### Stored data
+ + + +
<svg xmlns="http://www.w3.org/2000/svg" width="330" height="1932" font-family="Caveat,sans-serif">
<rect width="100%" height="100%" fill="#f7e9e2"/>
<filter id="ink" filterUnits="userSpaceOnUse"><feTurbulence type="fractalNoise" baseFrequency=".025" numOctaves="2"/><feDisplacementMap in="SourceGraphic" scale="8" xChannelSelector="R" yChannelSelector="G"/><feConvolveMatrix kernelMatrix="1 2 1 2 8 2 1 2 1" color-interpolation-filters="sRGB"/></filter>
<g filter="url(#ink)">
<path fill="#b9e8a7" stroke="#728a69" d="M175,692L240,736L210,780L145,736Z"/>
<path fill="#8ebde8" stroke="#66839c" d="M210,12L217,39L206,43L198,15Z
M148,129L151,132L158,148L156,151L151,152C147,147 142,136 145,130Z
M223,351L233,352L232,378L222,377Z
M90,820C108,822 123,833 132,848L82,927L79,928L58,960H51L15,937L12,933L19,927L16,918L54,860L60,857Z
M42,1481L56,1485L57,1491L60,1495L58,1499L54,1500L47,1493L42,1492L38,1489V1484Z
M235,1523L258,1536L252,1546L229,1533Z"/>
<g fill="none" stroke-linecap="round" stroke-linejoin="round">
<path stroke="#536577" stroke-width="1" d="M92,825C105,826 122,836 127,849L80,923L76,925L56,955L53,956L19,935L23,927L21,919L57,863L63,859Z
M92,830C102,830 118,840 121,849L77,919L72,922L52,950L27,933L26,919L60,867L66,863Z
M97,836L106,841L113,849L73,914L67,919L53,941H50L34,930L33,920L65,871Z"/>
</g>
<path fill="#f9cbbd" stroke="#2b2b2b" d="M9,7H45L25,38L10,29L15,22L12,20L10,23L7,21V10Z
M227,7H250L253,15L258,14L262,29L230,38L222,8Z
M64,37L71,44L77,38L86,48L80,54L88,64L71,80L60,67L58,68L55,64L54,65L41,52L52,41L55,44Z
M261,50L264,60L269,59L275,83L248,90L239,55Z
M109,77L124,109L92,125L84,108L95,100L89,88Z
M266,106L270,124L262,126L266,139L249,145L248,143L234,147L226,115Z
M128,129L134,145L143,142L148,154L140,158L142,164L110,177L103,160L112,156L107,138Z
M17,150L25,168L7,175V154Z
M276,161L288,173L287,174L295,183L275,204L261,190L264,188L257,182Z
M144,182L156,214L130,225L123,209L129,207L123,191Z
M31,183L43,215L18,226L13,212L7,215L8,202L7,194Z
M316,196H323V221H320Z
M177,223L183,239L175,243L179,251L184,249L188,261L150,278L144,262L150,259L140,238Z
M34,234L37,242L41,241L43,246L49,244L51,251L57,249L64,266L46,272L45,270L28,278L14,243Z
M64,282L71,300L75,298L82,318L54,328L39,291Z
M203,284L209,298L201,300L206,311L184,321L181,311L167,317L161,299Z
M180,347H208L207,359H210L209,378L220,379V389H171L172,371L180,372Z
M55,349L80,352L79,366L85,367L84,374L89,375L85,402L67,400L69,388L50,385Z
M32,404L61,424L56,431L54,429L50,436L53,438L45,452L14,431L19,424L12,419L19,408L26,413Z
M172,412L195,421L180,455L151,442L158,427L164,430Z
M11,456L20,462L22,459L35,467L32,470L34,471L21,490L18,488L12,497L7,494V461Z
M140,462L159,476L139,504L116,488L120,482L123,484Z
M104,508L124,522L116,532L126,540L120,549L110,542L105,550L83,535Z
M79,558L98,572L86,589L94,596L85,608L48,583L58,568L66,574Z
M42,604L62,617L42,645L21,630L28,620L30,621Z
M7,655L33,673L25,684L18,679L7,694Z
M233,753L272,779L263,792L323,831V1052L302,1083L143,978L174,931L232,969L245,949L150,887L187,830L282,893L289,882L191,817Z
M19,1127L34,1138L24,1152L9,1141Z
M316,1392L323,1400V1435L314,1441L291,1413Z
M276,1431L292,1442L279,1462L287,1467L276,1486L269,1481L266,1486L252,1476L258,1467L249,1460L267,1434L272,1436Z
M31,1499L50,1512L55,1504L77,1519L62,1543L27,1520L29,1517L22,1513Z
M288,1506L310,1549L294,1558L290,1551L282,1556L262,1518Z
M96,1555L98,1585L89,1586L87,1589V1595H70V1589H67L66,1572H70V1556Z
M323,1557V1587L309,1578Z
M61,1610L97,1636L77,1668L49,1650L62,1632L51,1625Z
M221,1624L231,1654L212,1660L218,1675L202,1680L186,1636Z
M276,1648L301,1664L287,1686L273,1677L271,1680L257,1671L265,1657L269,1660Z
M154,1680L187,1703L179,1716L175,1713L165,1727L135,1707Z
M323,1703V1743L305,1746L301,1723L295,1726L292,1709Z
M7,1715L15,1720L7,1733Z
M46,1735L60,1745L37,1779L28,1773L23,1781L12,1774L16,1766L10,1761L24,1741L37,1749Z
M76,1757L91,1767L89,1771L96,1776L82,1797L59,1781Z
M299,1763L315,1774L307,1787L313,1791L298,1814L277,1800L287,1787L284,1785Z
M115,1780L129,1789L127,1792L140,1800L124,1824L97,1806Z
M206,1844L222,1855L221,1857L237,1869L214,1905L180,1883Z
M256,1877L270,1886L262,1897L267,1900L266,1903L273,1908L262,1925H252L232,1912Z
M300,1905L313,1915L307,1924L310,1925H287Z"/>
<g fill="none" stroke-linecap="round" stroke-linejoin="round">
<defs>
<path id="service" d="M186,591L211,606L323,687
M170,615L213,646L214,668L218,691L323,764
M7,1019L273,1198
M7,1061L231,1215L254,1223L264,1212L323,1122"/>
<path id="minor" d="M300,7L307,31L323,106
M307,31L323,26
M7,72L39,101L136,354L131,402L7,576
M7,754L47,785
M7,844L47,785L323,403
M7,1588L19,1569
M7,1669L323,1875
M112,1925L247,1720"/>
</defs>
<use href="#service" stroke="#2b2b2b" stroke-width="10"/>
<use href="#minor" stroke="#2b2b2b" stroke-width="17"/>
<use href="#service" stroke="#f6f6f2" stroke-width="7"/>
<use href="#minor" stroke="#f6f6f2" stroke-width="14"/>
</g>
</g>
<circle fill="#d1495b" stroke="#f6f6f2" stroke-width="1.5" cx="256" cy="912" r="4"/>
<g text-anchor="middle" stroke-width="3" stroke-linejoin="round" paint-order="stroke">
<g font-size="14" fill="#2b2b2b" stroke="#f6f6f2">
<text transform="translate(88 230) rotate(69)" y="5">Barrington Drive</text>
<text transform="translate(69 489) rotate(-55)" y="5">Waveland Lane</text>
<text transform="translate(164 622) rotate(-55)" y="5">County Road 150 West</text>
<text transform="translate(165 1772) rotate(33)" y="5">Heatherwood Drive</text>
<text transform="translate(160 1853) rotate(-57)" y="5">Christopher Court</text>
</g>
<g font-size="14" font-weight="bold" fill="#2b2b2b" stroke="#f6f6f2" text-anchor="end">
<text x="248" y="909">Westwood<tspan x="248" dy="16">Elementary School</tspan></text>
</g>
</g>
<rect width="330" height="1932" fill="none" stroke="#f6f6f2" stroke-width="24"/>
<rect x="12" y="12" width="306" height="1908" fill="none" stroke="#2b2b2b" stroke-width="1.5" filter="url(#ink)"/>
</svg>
+ + + +
### Exercise aim
Each record must be reproduced exactly. Keep every one.

### Solution below
<svg xmlns="http://www.w3.org/2000/svg" width="330" height="1932" font-family="Caveat,sans-serif">
<rect width="100%" height="100%" fill="#f7e9e2"/>
<filter id="ink" filterUnits="userSpaceOnUse"><feTurbulence type="fractalNoise" baseFrequency=".025" numOctaves="2"/><feDisplacementMap in="SourceGraphic" scale="8" xChannelSelector="R" yChannelSelector="G"/><feConvolveMatrix kernelMatrix="1 2 1 2 8 2 1 2 1" color-interpolation-filters="sRGB"/></filter>
<g filter="url(#ink)">
<path fill="#b9e8a7" stroke="#728a69" d="M175,692L240,736L210,780L145,736Z"/>
<path fill="#8ebde8" stroke="#66839c" d="M210,12L217,39L206,43L198,15Z
M148,129L151,132L158,148L156,151L151,152C147,147 142,136 145,130Z
M223,351L233,352L232,378L222,377Z
M90,820C108,822 123,833 132,848L82,927L79,928L58,960H51L15,937L12,933L19,927L16,918L54,860L60,857Z
M42,1481L56,1485L57,1491L60,1495L58,1499L54,1500L47,1493L42,1492L38,1489V1484Z
M235,1523L258,1536L252,1546L229,1533Z"/>
<g fill="none" stroke-linecap="round" stroke-linejoin="round">
<path stroke="#536577" stroke-width="1" d="M92,825C105,826 122,836 127,849L80,923L76,925L56,955L53,956L19,935L23,927L21,919L57,863L63,859Z
M92,830C102,830 118,840 121,849L77,919L72,922L52,950L27,933L26,919L60,867L66,863Z
M97,836L106,841L113,849L73,914L67,919L53,941H50L34,930L33,920L65,871Z"/>
</g>
<path fill="#f9cbbd" stroke="#2b2b2b" d="M9,7H45L25,38L10,29L15,22L12,20L10,23L7,21V10Z
M227,7H250L253,15L258,14L262,29L230,38L222,8Z
M64,37L71,44L77,38L86,48L80,54L88,64L71,80L60,67L58,68L55,64L54,65L41,52L52,41L55,44Z
M261,50L264,60L269,59L275,83L248,90L239,55Z
M109,77L124,109L92,125L84,108L95,100L89,88Z
M266,106L270,124L262,126L266,139L249,145L248,143L234,147L226,115Z
M128,129L134,145L143,142L148,154L140,158L142,164L110,177L103,160L112,156L107,138Z
M17,150L25,168L7,175V154Z
M276,161L288,173L287,174L295,183L275,204L261,190L264,188L257,182Z
M144,182L156,214L130,225L123,209L129,207L123,191Z
M31,183L43,215L18,226L13,212L7,215L8,202L7,194Z
M316,196H323V221H320Z
M177,223L183,239L175,243L179,251L184,249L188,261L150,278L144,262L150,259L140,238Z
M34,234L37,242L41,241L43,246L49,244L51,251L57,249L64,266L46,272L45,270L28,278L14,243Z
M64,282L71,300L75,298L82,318L54,328L39,291Z
M203,284L209,298L201,300L206,311L184,321L181,311L167,317L161,299Z
M180,347H208L207,359H210L209,378L220,379V389H171L172,371L180,372Z
M55,349L80,352L79,366L85,367L84,374L89,375L85,402L67,400L69,388L50,385Z
M32,404L61,424L56,431L54,429L50,436L53,438L45,452L14,431L19,424L12,419L19,408L26,413Z
M172,412L195,421L180,455L151,442L158,427L164,430Z
M11,456L20,462L22,459L35,467L32,470L34,471L21,490L18,488L12,497L7,494V461Z
M140,462L159,476L139,504L116,488L120,482L123,484Z
M104,508L124,522L116,532L126,540L120,549L110,542L105,550L83,535Z
M79,558L98,572L86,589L94,596L85,608L48,583L58,568L66,574Z
M42,604L62,617L42,645L21,630L28,620L30,621Z
M7,655L33,673L25,684L18,679L7,694Z
M233,753L272,779L263,792L323,831V1052L302,1083L143,978L174,931L232,969L245,949L150,887L187,830L282,893L289,882L191,817Z
M19,1127L34,1138L24,1152L9,1141Z
M316,1392L323,1400V1435L314,1441L291,1413Z
M276,1431L292,1442L279,1462L287,1467L276,1486L269,1481L266,1486L252,1476L258,1467L249,1460L267,1434L272,1436Z
M31,1499L50,1512L55,1504L77,1519L62,1543L27,1520L29,1517L22,1513Z
M288,1506L310,1549L294,1558L290,1551L282,1556L262,1518Z
M96,1555L98,1585L89,1586L87,1589V1595H70V1589H67L66,1572H70V1556Z
M323,1557V1587L309,1578Z
M61,1610L97,1636L77,1668L49,1650L62,1632L51,1625Z
M221,1624L231,1654L212,1660L218,1675L202,1680L186,1636Z
M276,1648L301,1664L287,1686L273,1677L271,1680L257,1671L265,1657L269,1660Z
M154,1680L187,1703L179,1716L175,1713L165,1727L135,1707Z
M323,1703V1743L305,1746L301,1723L295,1726L292,1709Z
M7,1715L15,1720L7,1733Z
M46,1735L60,1745L37,1779L28,1773L23,1781L12,1774L16,1766L10,1761L24,1741L37,1749Z
M76,1757L91,1767L89,1771L96,1776L82,1797L59,1781Z
M299,1763L315,1774L307,1787L313,1791L298,1814L277,1800L287,1787L284,1785Z
M115,1780L129,1789L127,1792L140,1800L124,1824L97,1806Z
M206,1844L222,1855L221,1857L237,1869L214,1905L180,1883Z
M256,1877L270,1886L262,1897L267,1900L266,1903L273,1908L262,1925H252L232,1912Z
M300,1905L313,1915L307,1924L310,1925H287Z"/>
<g fill="none" stroke-linecap="round" stroke-linejoin="round">
<defs>
<path id="service" d="M186,591L211,606L323,687
M170,615L213,646L214,668L218,691L323,764
M7,1019L273,1198
M7,1061L231,1215L254,1223L264,1212L323,1122"/>
<path id="minor" d="M300,7L307,31L323,106
M307,31L323,26
M7,72L39,101L136,354L131,402L7,576
M7,754L47,785
M7,844L47,785L323,403
M7,1588L19,1569
M7,1669L323,1875
M112,1925L247,1720"/>
</defs>
<use href="#service" stroke="#2b2b2b" stroke-width="10"/>
<use href="#minor" stroke="#2b2b2b" stroke-width="17"/>
<use href="#service" stroke="#f6f6f2" stroke-width="7"/>
<use href="#minor" stroke="#f6f6f2" stroke-width="14"/>
</g>
</g>
<circle fill="#d1495b" stroke="#f6f6f2" stroke-width="1.5" cx="256" cy="912" r="4"/>
<g text-anchor="middle" stroke-width="3" stroke-linejoin="round" paint-order="stroke">
<g font-size="14" fill="#2b2b2b" stroke="#f6f6f2">
<text transform="translate(88 230) rotate(69)" y="5">Barrington Drive</text>
<text transform="translate(69 489) rotate(-55)" y="5">Waveland Lane</text>
<text transform="translate(164 622) rotate(-55)" y="5">County Road 150 West</text>
<text transform="translate(165 1772) rotate(33)" y="5">Heatherwood Drive</text>
<text transform="translate(160 1853) rotate(-57)" y="5">Christopher Court</text>
</g>
<g font-size="14" font-weight="bold" fill="#2b2b2b" stroke="#f6f6f2" text-anchor="end">
<text x="248" y="909">Westwood<tspan x="248" dy="16">Elementary School</tspan></text>
</g>
</g>
<rect width="330" height="1932" fill="none" stroke="#f6f6f2" stroke-width="24"/>
<rect x="12" y="12" width="306" height="1908" fill="none" stroke="#2b2b2b" stroke-width="1.5" filter="url(#ink)"/>
</svg>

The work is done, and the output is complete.